EXTRAIT À LIRE:
Mardi 17 décembre : grèves, manifestation et actions directes

Mardi 17 décembre : grèves, manifestation et actions directes

A Boulogne-sur-mer, la zone industrielle de Capécure demeure au coeur du rapport de force qui oppose le travail au capital. A la veille des fêtes de fin d’année, plusieurs millions d’euros de marchandises travaillées s’apprêtent à rejoindre le marché de Rungis où d’autres places commerciales en France et ailleurs.

Une première action de blocage de poids lourds, rapidement enserrée par la police, a débuté vers 8 heures du matin. Progressivement, le nombre de participants s’est étoffé et le cortège prit la décision de fausser compagnie à la police pour prendre la direction de la gare de marée.

Sur le boulevard longeant les 500 mètres de quais de chargement, plusieurs points de blocages furent promptement dressés. A l’aide de palettes et des pneus enflammés, l’entrée et la sortie de la zone ont été interdits aux camions chargés de marchandises ou en attente de l’être. Le rapport de force a donné lieu à de belles prises d’initiatives collectives. Avec derrière elle les pompiers en attente, la police a tenté à plusieurs reprises de repousser les travailleurs afin de reprendre les axes de circulation et éteindre un à un les feux allumés sur la chaussée.

combattre le capital et se réapproprier l’espace

Ces derniers temps, des hommes ou des femmes en uniforme nous ont signifié qu’il était admis de manifester mais qu’il était interdit de bloquer la circulation des véhicules et surtout d’enflammer des pneus ou des palettes sur les axes routiers. « Monsieur le préfet ne veut pas ! » Mardi matin, un ouvrier leur répondit « qu’on n’était pas là pour défiler, qu’on n’était pas des moutons ! » et les actions de se poursuivre …

Si ces dernières décennies, nombre de luttes furent portées hors de l’entreprise pour déjouer le trop faible nombre de grévistes, on a constaté que, dans la rue aussi, les marges de manoeuvre se réduisaient progressivement.

Le contrôle de l’espace et sa réappropriation sont apparus comme indispensables aux acteurs de la lutte afin de pouvoir réellement bloquer la marchandise et taper au portefeuille du patronat. L’année dernière, les Gilets Jaunes au sein desquels on compte nombre d’ouvriers s’étaient emparés à leurs tours de ces modes d’actions et s’étaient vus empêcher de les mener à bien. Il y a quelques années, des arrêtés municipaux avaient permis de condamner des grévistes à de lourdes amendes ; raison pour laquelle il est crucial de maintenir ce rapport de force sur le terrain et de marteler que ce sont les travailleurs et eux seuls qui déterminent les modalités d’actions dans le cours de la lutte entre les classes et non « le droit » derrière lequel se dissimule et se retranche la bourgeoisie.

DONNÉES ÉTUDIÉES:
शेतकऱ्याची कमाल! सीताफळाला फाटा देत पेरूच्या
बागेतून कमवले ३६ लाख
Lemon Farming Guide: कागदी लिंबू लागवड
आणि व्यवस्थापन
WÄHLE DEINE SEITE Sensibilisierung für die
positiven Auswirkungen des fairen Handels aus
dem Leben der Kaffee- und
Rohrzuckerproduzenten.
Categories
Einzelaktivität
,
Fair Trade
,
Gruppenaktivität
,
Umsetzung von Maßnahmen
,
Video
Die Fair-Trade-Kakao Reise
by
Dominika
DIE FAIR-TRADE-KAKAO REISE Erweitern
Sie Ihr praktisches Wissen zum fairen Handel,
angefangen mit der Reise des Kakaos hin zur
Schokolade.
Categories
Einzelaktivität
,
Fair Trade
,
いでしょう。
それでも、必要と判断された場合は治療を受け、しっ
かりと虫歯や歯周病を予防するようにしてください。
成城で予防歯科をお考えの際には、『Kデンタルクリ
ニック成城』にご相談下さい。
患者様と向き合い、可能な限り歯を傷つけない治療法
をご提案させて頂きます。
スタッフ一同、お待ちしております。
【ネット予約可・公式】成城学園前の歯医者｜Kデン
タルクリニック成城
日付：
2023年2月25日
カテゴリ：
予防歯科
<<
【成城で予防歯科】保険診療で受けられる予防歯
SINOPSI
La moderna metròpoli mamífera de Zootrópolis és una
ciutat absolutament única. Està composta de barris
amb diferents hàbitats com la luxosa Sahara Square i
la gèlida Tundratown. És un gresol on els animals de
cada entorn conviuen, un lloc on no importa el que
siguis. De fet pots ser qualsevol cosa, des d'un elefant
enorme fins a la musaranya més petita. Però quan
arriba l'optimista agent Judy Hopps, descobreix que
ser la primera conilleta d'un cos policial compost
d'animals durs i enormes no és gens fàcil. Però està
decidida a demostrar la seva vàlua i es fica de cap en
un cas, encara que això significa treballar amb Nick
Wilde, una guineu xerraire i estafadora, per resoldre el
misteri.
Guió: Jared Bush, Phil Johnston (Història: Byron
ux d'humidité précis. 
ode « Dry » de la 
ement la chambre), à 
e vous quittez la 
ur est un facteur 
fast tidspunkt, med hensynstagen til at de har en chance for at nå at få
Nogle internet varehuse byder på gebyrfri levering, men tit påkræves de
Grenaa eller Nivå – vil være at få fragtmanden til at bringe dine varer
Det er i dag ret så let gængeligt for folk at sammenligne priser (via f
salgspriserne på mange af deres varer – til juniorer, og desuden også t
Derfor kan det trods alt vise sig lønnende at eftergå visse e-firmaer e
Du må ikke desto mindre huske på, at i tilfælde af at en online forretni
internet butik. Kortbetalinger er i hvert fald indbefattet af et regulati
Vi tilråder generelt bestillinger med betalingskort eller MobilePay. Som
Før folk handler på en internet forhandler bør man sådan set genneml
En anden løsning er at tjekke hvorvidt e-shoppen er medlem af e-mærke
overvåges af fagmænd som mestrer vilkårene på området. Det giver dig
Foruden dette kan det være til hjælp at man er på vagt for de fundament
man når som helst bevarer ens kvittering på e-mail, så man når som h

CONSIGNES:
(a) Recopiez mot pour mot le passage de l'article sur la journée du 17 décembre qui commence à « combattre le capital » et se termine à « se réduisaient progressivement. ».
(b) Répondez brièvement à ces questions sur l'article sur la journée du 17 décembre :
(i) Vers quelle heure la première action de blocage de poids lourds a-t-elle débuté ?
(ii) Sur quelle longueur s'étendent les quais de chargement que longe le boulevard ?
(iii) Quel marché les marchandises travaillées s'apprêtent-elles à rejoindre ?

CORRIGÉ PAR CONSIGNE:
(a)
combattre le capital et se réapproprier l’espace

Ces derniers temps, des hommes ou des femmes en uniforme nous ont signifié qu’il était admis de manifester mais qu’il était interdit de bloquer la circulation des véhicules et surtout d’enflammer des pneus ou des palettes sur les axes routiers. « Monsieur le préfet ne veut pas ! » Mardi matin, un ouvrier leur répondit « qu’on n’était pas là pour défiler, qu’on n’était pas des moutons ! » et les actions de se poursuivre …

Si ces dernières décennies, nombre de luttes furent portées hors de l’entreprise pour déjouer le trop faible nombre de grévistes, on a constaté que, dans la rue aussi, les marges de manoeuvre se réduisaient progressivement.

(b)
(i) Vers 8 heures du matin.
(ii) 500 mètres.
(iii) Le marché de Rungis.